┌──
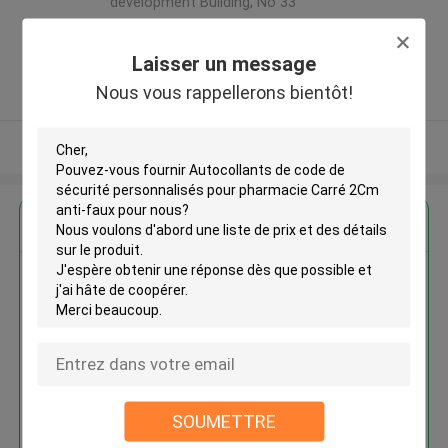
development Building, No 33
,Wang Jiao , Jiulong district
,Chine
Laisser un message
5.0
Nous vous rappellerons bientôt!
Fournisseur vérifié
Regardez plus
Autocollants de code de
sécurité personnalisés pour
pharmacie Carré 2Cm anti-faux
SOUMETTRE
Continuer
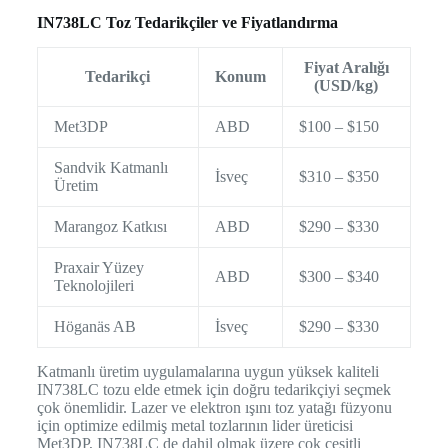
IN738LC Toz Tedarikçiler ve Fiyatlandırma
Fiyat Aralığı
Tedarikçi
Konum
(USD/kg)
Met3DP
ABD
$100 – $150
Sandvik Katmanlı
İsveç
$310 – $350
Üretim
Marangoz Katkısı
ABD
$290 – $330
Praxair Yüzey
ABD
$300 – $340
Teknolojileri
Höganäs AB
İsveç
$290 – $330
Katmanlı üretim uygulamalarına uygun yüksek kaliteli
IN738LC tozu elde etmek için doğru tedarikçiyi seçmek
çok önemlidir. Lazer ve elektron ışını toz yatağı füzyonu
için optimize edilmiş metal tozlarının lider üreticisi
Met3DP, IN738LC de dahil olmak üzere çok çeşitli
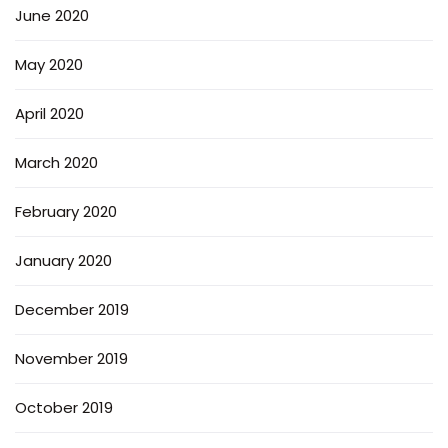
June 2020
May 2020
April 2020
March 2020
February 2020
January 2020
December 2019
November 2019
October 2019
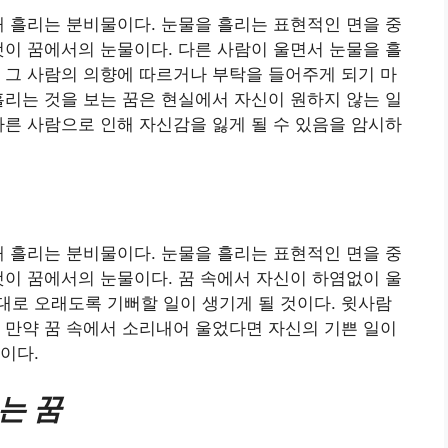
때 흘리는 분비물이다. 눈물을 흘리는 표현적인 면을 중
것이 꿈에서의 눈물이다. 다른 사람이 울면서 눈물을 흘
 그 사람의 의향에 따르거나 부탁을 들어주게 되기 마
흘리는 것을 보는 꿈은 현실에서 자신이 원하지 않는 일
다른 사람으로 인해 자신감을 잃게 될 수 있음을 암시하
때 흘리는 분비물이다. 눈물을 흘리는 표현적인 면을 중
것이 꿈에서의 눈물이다. 꿈 속에서 자신이 하염없이 울
로 오래도록 기뻐할 일이 생기게 될 것이다. 윗사람
 만약 꿈 속에서 소리내어 울었다면 자신의 기쁜 일이
이다.
는 꿈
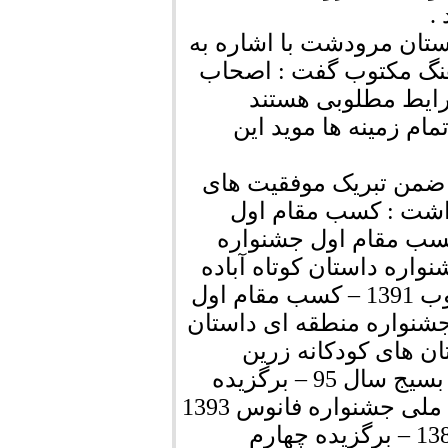
.
تان مرودشت با اشاره به
هنگ مکتوب گفت : اصحاب
رایط مطلوبی هستند
م زمینه ها موید این
من تبریک موفقیت های
اشت : کسب مقام اول
لی داستان کوتاه کبوتر حرم 1387 – کسب مقام اول جشنواره
 مقام اول جشنواره داستان کوتاه آباده
1389 – کسب مقام اول جشنواره ادبی گوهر مکتوب 1391 – کسب مقام اول
 کسب مقام اول جشنواره منطقه ای داستان
ره داستان های کودکانه زرین
دشت 1388 - کسب مقام دوم جشنواره داستانی بسیج سال 95 – برگزیده
سوم جشنواره ملی سرزمین نور 1394 – برگزیده ملی جشنواره فانوس 1393
– برگزیده چهارم جشنواره ملی داستان رضوی 1389 – برگزیده چهارم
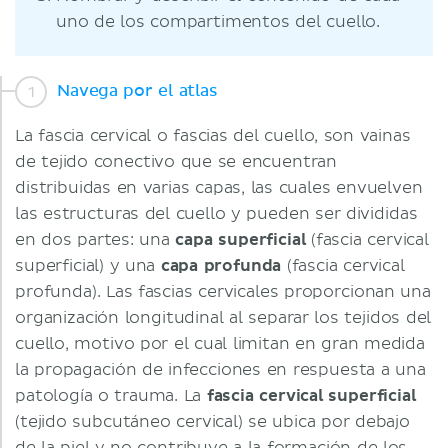
uno de los compartimentos del cuello.
Navega por el atlas
La fascia cervical o fascias del cuello, son vainas
de tejido conectivo que se encuentran
distribuidas en varias capas, las cuales envuelven
las estructuras del cuello y pueden ser divididas
en dos partes: una
capa superficial
(fascia cervical
superficial) y una
capa profunda
(fascia cervical
profunda). Las fascias cervicales proporcionan una
organización longitudinal al separar los tejidos del
cuello, motivo por el cual limitan en gran medida
la propagación de infecciones en respuesta a una
patología o trauma. La
fascia cervical superficial
(tejido subcutáneo cervical) se ubica por debajo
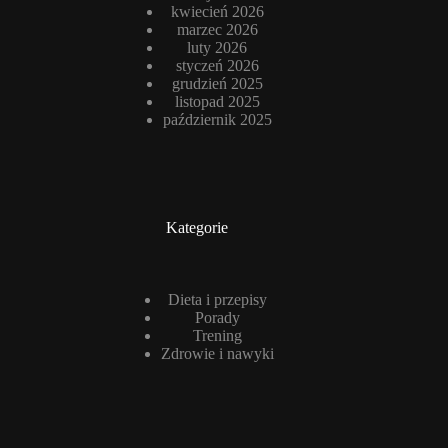
kwiecień 2026
marzec 2026
luty 2026
styczeń 2026
grudzień 2025
listopad 2025
październik 2025
Kategorie
Dieta i przepisy
Porady
Trening
Zdrowie i nawyki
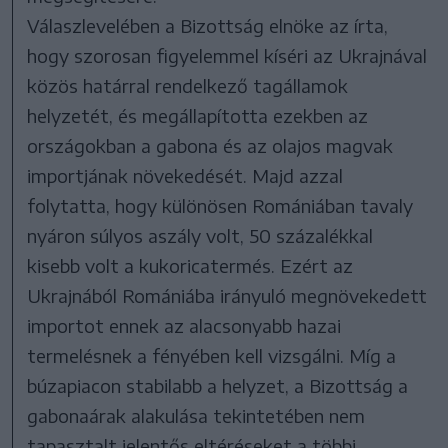
Válaszlevelében a Bizottság elnöke az írta,
hogy szorosan figyelemmel kíséri az Ukrajnával
közös határral rendelkező tagállamok
helyzetét, és megállapította ezekben az
országokban a gabona és az olajos magvak
importjának növekedését. Majd azzal
folytatta, hogy különösen Romániában tavaly
nyáron súlyos aszály volt, 50 százalékkal
kisebb volt a kukoricatermés. Ezért az
Ukrajnából Romániába irányuló megnövekedett
importot ennek az alacsonyabb hazai
termelésnek a fényében kell vizsgálni. Míg a
búzapiacon stabilabb a helyzet, a Bizottság a
gabonaárak alakulása tekintetében nem
tapasztalt jelentős eltéréseket a többi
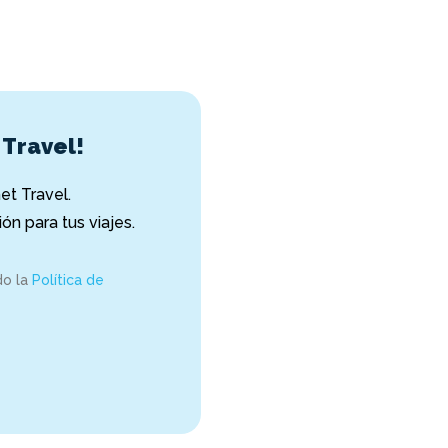
 Travel!
t Travel.
ón para tus viajes.
do la
Política de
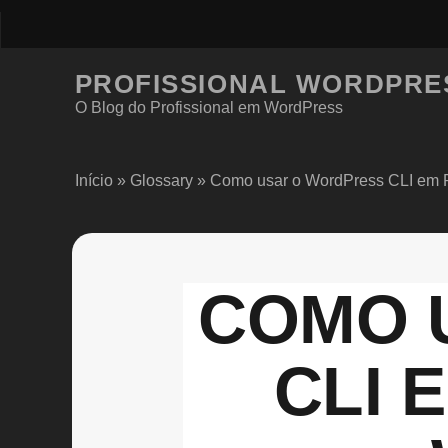
PROFISSIONAL WORDPRE
O Blog do Profissional em WordPress
Início
»
Glossary
»
Como usar o WordPress CLI em
COMO 
CLI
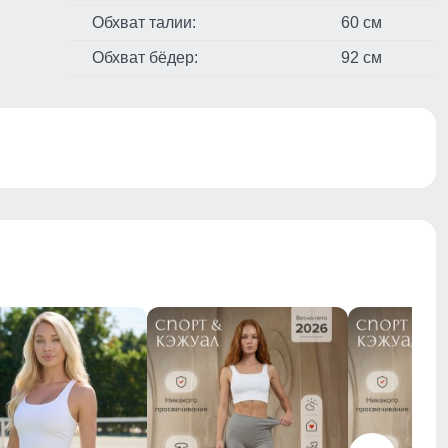
Обхват талии:
60 см
Обхват бёдер:
92 см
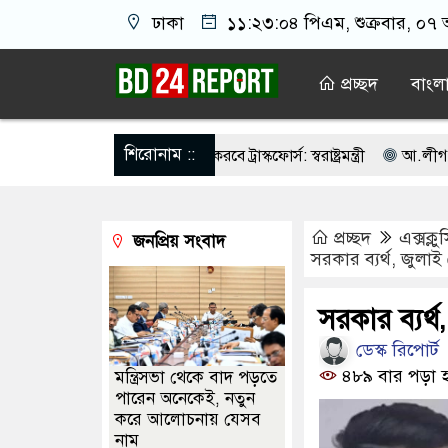
ঢাকা
১১:২৩:০৫ পিএম
, শুক্রবার, ০৭
প্রচ্ছদ
বাংল
শিরোনাম ::
ভাবে তালিকা প্রণয়ন করবে ট্রাস্কফোর্স: স্বরাষ্ট্রমন্ত্রী
আ.লীগ শত্রু নয় আমাদ
মতি নয়, জাতির দায়িত্ব নিতে হবে ওলামায়ে কেরামকে: নাসীরুদ্দীন
পশ্চি
প্রচ্ছদ
এক্সক্ল
জনপ্রিয় সংবাদ
ইকে ঐক্যবদ্ধ থাকার আহ্বান পানিসম্পদমন্ত্রীর
৮ দফা দাবিতে মেহেরপুরে জাম
সরকার ব্যর্থ, জুলা
ক্যাসিনো মাস্টারমাইন্ড ওয়াসিম হালদার গ্রেপ্তার
আওয়ামী লীগের ‘জঙ্গিবা
সরকার ব্যর্
চনের ভোটার তালিকা প্রকাশ, ভোট দেবেন ৩৪৯ এমপি
ডেস্ক রিপোর্ট
৪৮৯ বার পড়া 
মন্ত্রিসভা থেকে বাদ পড়তে
পারেন অনেকেই, নতুন
করে আলোচনায় যেসব
নাম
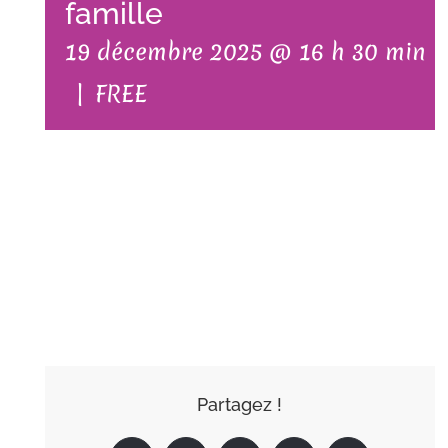
famille
19 décembre 2025 @ 16 h 30 min
|
FREE
AJOUTER AU
CALENDRIER
Partagez !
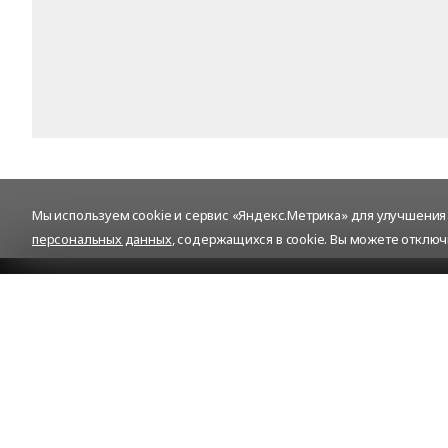
Мы используем cookie и сервис «Яндекс.Метрика» для улучшения р
персональных данных
, содержащихся в cookie. Вы можете отключ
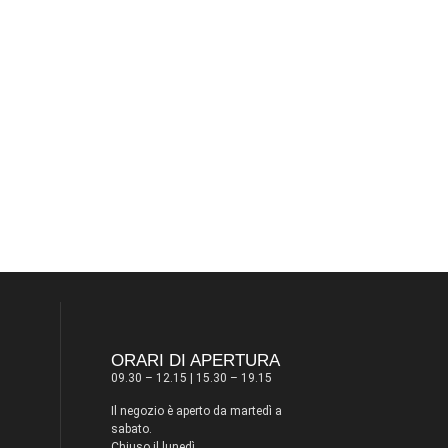
ORARI DI APERTURA
09.30 – 12.15 | 15.30 – 19.15
Il negozio è aperto da martedì a
sabato.
Chiuso il lunedì.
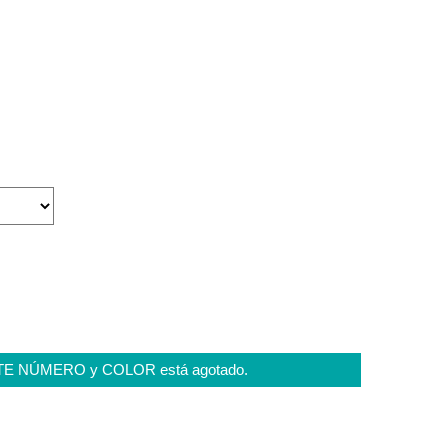
STE NÚMERO y COLOR está agotado.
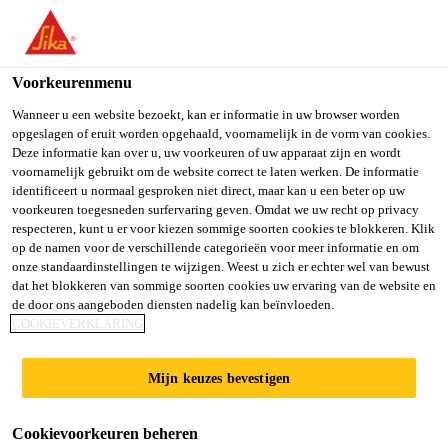
You are accessing "Sika Belgium", it seems you are accessing it
from "Verenigde Staten". We have a dedicated website for your
country.
Voorkeurenmenu
TO SIKA
STAY ON SIKA
SELECT A
Wanneer u een website bezoekt, kan er informatie in uw browser worden
opgeslagen of eruit worden opgehaald, voornamelijk in de vorm van cookies.
USA
BELGIUM
COUNTRY
Deze informatie kan over u, uw voorkeuren of uw apparaat zijn en wordt
voornamelijk gebruikt om de website correct te laten werken. De informatie
identificeert u normaal gesproken niet direct, maar kan u een beter op uw
Sika Belgium
voorkeuren toegesneden surfervaring geven. Omdat we uw recht op privacy
respecteren, kunt u er voor kiezen sommige soorten cookies te blokkeren. Klik
op de namen voor de verschillende categorieën voor meer informatie en om
onze standaardinstellingen te wijzigen. Weest u zich er echter wel van bewust
dat het blokkeren van sommige soorten cookies uw ervaring van de website en
de door ons aangeboden diensten nadelig kan beïnvloeden.
CARGLASS
COOKIEVERKLARING
Mijn keuzes bevestigen
Cookievoorkeuren beheren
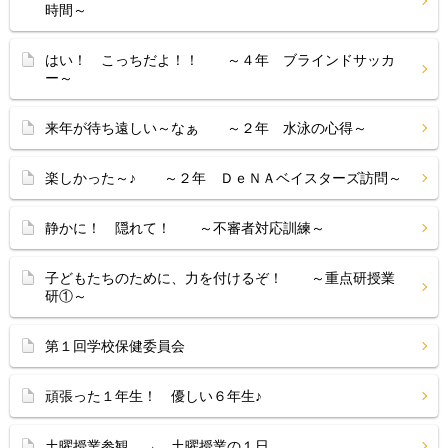
時間～
はい！ こっちだよ！！ ～４年 ブラインドサッカ
ー～
来年が待ち遠しい～なぁ ～２年 水泳の心得～
楽しかった～♪ ～２年 ＤｅＮＡベイスターズ訪問～
静かに！ 隠れて！ ～不審者対応訓練～
子どもたちのために、力を付けるぞ！ ～重点研授業
研①～
第１回学校保健委員会
頑張った１年生！ 優しい６年生♪
土曜授業参観 → 土曜授業の１日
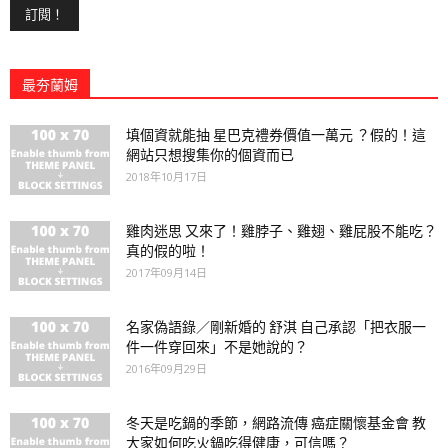
最夯蘭姆
填個資就能抽 星巴克禮券價值一萬元 ？假的！這
網站只想搜集你的個資而已
2018年10月17日
雞肉迷思 又來了！雞脖子、雞翅、雞屁股不能吃？
真的假的啦！
2017年09月14日
名家偽語錄／剛新婚的 舒淇 自己承認「把衣服一
件一件穿回來」不是她說的？
2016年09月29日
冬天是吃鍋的季節，網路流傳 癌症關懷基金會 教
大家如何吃火鍋吃得健康，可信嗎？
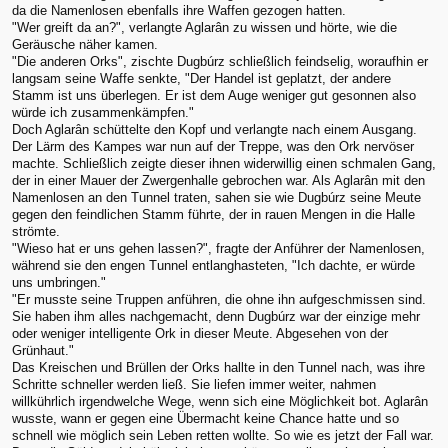
da die Namenlosen ebenfalls ihre Waffen gezogen hatten.
"Wer greift da an?", verlangte Aglarân zu wissen und hörte, wie die
Geräusche näher kamen.
"Die anderen Orks", zischte Dugbúrz schließlich feindselig, woraufhin er
langsam seine Waffe senkte, "Der Handel ist geplatzt, der andere
Stamm ist uns überlegen. Er ist dem Auge weniger gut gesonnen also
würde ich zusammenkämpfen."
Doch Aglarân schüttelte den Kopf und verlangte nach einem Ausgang.
Der Lärm des Kampes war nun auf der Treppe, was den Ork nervöser
machte. Schließlich zeigte dieser ihnen widerwillig einen schmalen Gang,
der in einer Mauer der Zwergenhalle gebrochen war. Als Aglarân mit den
Namenlosen an den Tunnel traten, sahen sie wie Dugbúrz seine Meute
gegen den feindlichen Stamm führte, der in rauen Mengen in die Halle
strömte.
"Wieso hat er uns gehen lassen?", fragte der Anführer der Namenlosen,
während sie den engen Tunnel entlanghasteten, "Ich dachte, er würde
uns umbringen."
"Er musste seine Truppen anführen, die ohne ihn aufgeschmissen sind.
Sie haben ihm alles nachgemacht, denn Dugbúrz war der einzige mehr
oder weniger intelligente Ork in dieser Meute. Abgesehen von der
Grünhaut."
Das Kreischen und Brüllen der Orks hallte in den Tunnel nach, was ihre
Schritte schneller werden ließ. Sie liefen immer weiter, nahmen
willkührlich irgendwelche Wege, wenn sich eine Möglichkeit bot. Aglarân
wusste, wann er gegen eine Übermacht keine Chance hatte und so
schnell wie möglich sein Leben retten wollte. So wie es jetzt der Fall war.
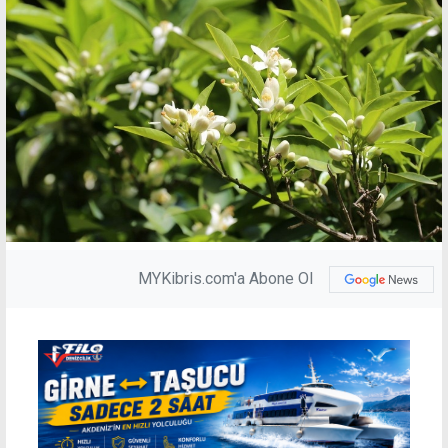
MYKibris.com'a Abone Ol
└──
[Request] In the records above, how many lines contain the word "volt"? Give the number alone.

[Answer box] 2